New HIV Cases in Finland Remain High for Second Consecutive Year, Health Officials Say
The number of new HIV cases recorded in Finland in 2007 remained at a record high for the second consecutive year, health officials said recently, Finland's Helsingin Sanomat reports (Helsingin Sanomat, 2/12). According to Finland's National Public Health Institute, 190 new HIV cases were recorded in both 2006 and 2007.
The number of new cases transmitted sexually has increased by about 33% since 2006, according to health officials. In addition, the number of new cases that occurred among men who have sex with men increased rapidly in the country, the officials said, Xinhua/CRIEnglish.com reports (Xinhua/CRIEnglish.com, 2/11). A large proportion of new cases also were recorded among heterosexual men who contracted the disease during foreign travel. Eight new cases recorded in 2007 were attributed to contaminated needles, Helsingin Sanomat reports.

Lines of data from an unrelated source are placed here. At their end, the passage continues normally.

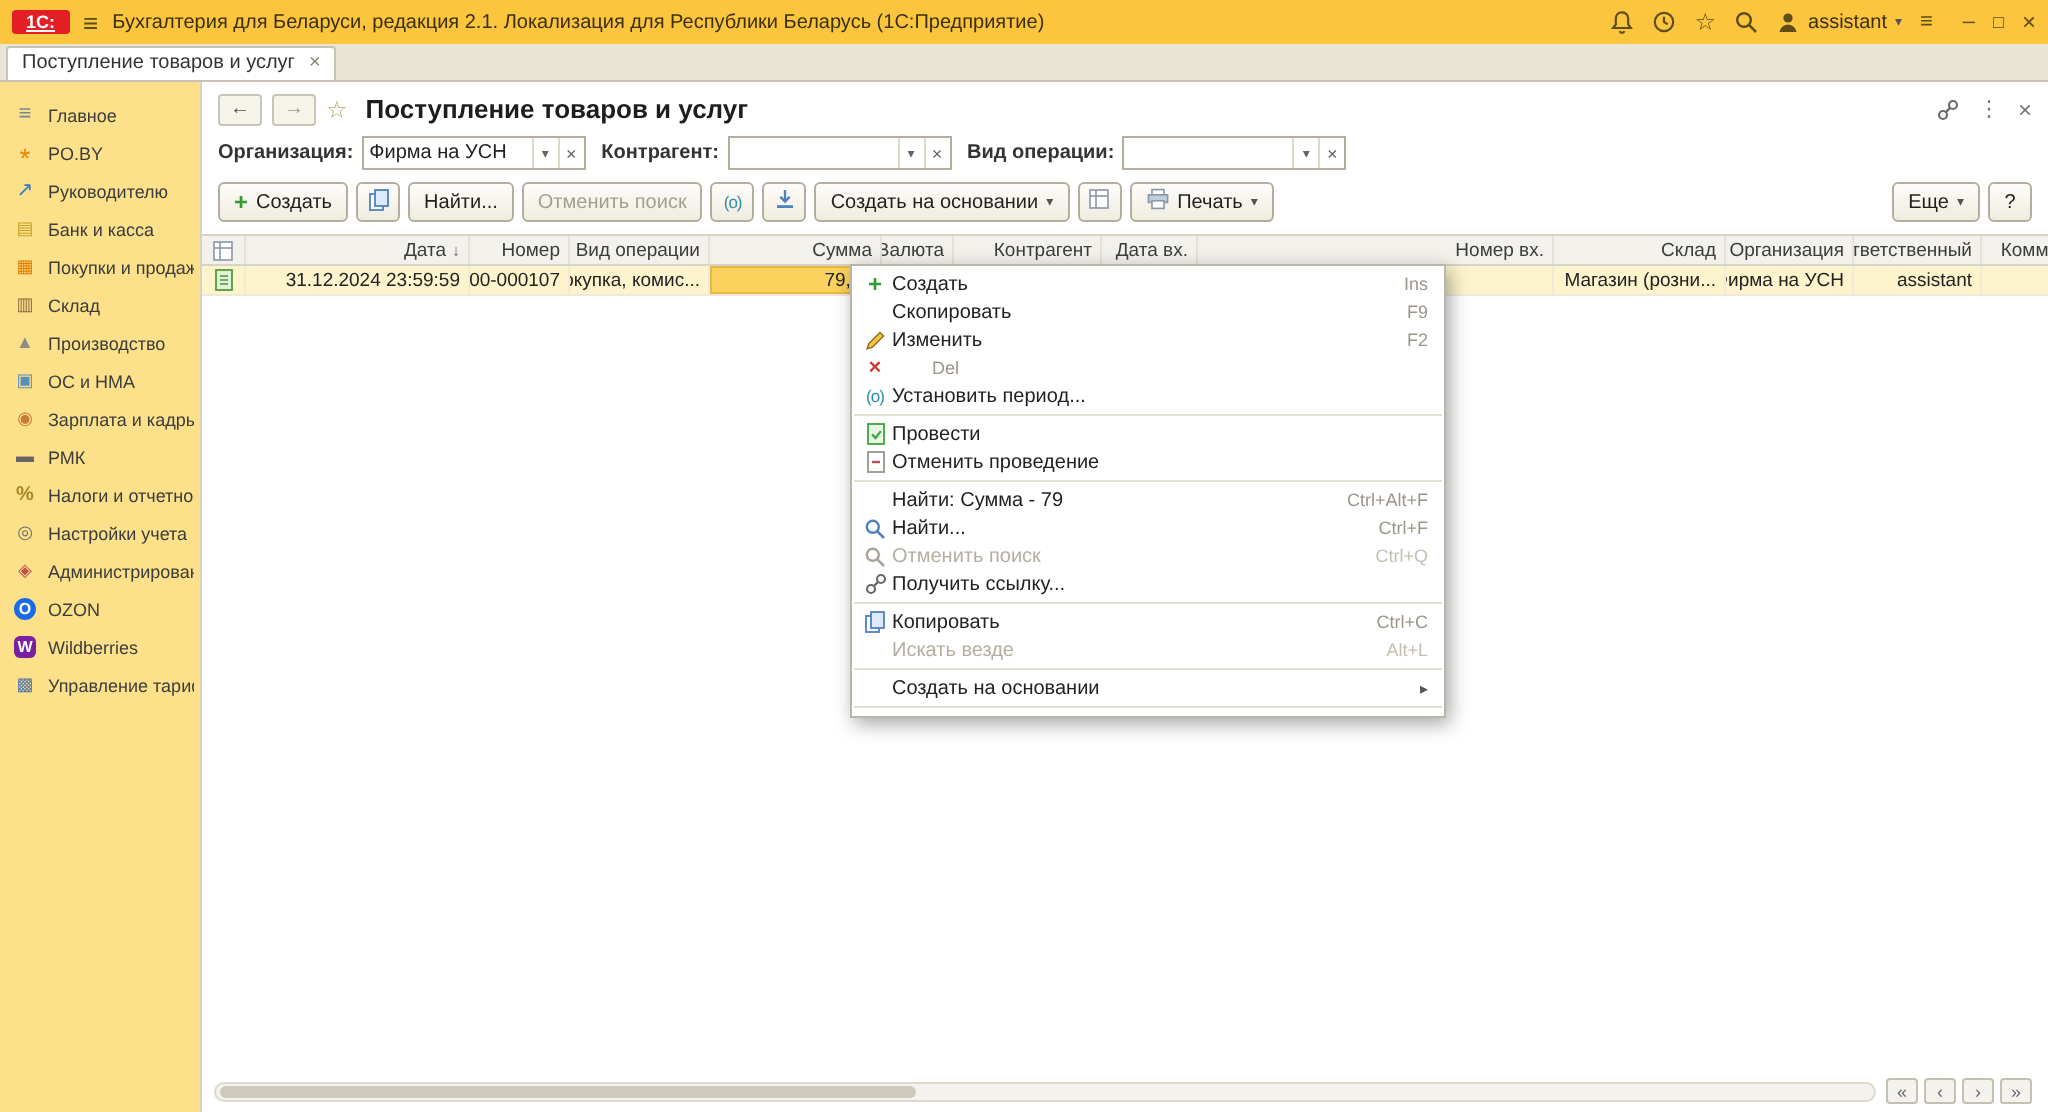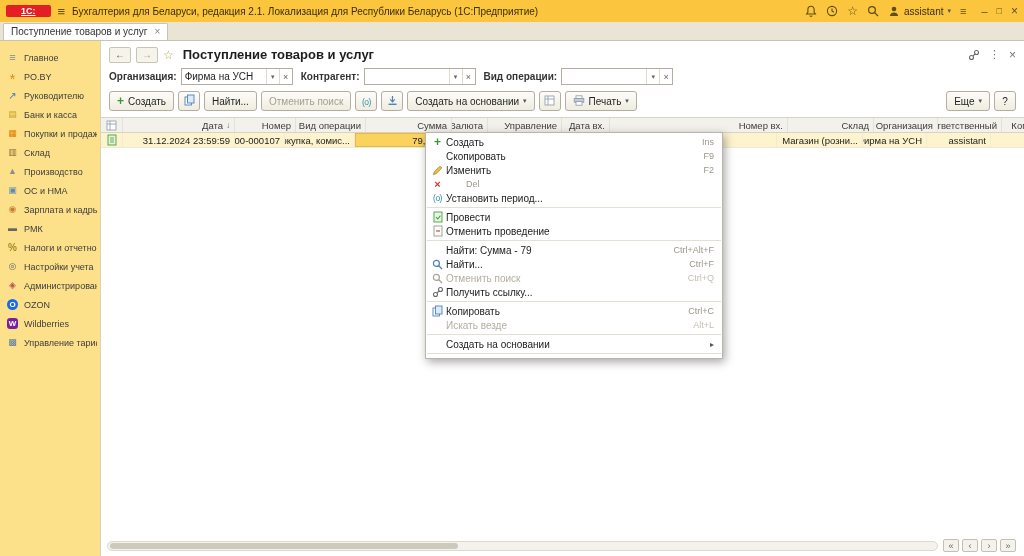"1С:" .logo { padding: 1px 15px -> 1px 7px }
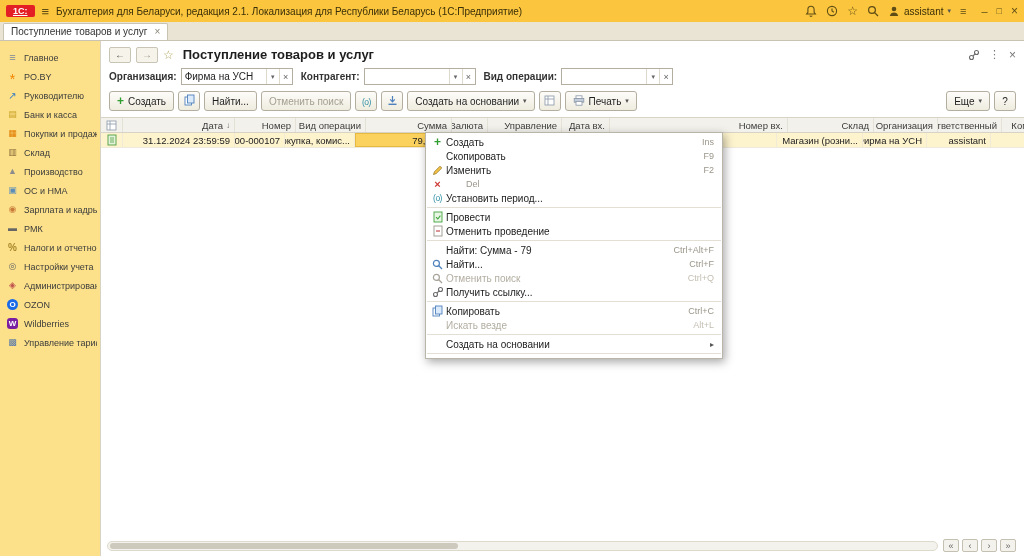"Номер" div.t-cell { margin-left: 11px -> none }
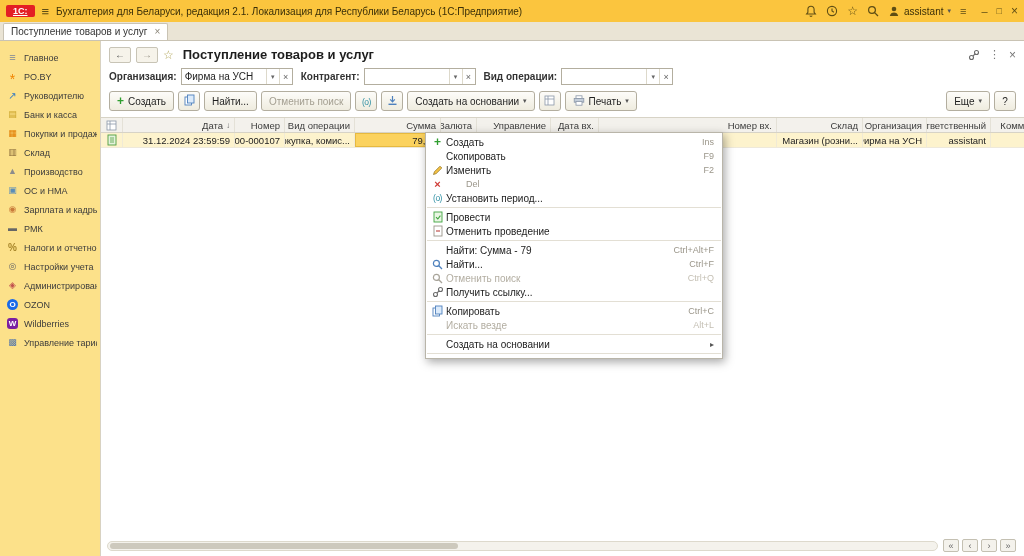"Управление" div.t-cell { text: Управление -> Контрагент }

Kirsi Liitsola, a researcher at NPHI's HIV unit, said that HIV awareness among MSM is high but that the repetition of prevention messages for more than 20 years has resulted in desensitization. According to Liitsola, another problem is that younger generations do not remember the events in the 1980s and early 1990s, when the country recorded the largest number of AIDS-related deaths. In addition, 20% of HIV-positive people are tested at a fairly late stage of the virus, Liitsola said. Sini Pasanen of the Finnish Body Positive Association -- a peer organization for people living with HIV/AIDS -- said that physicians should be more active in offering HIV tests. Both Liitsola and Pasanen are calling for increased education and prevention, as well as to improved access to testing, Helsingin Sanomat reports (Helsingin Sanomat, 2/12).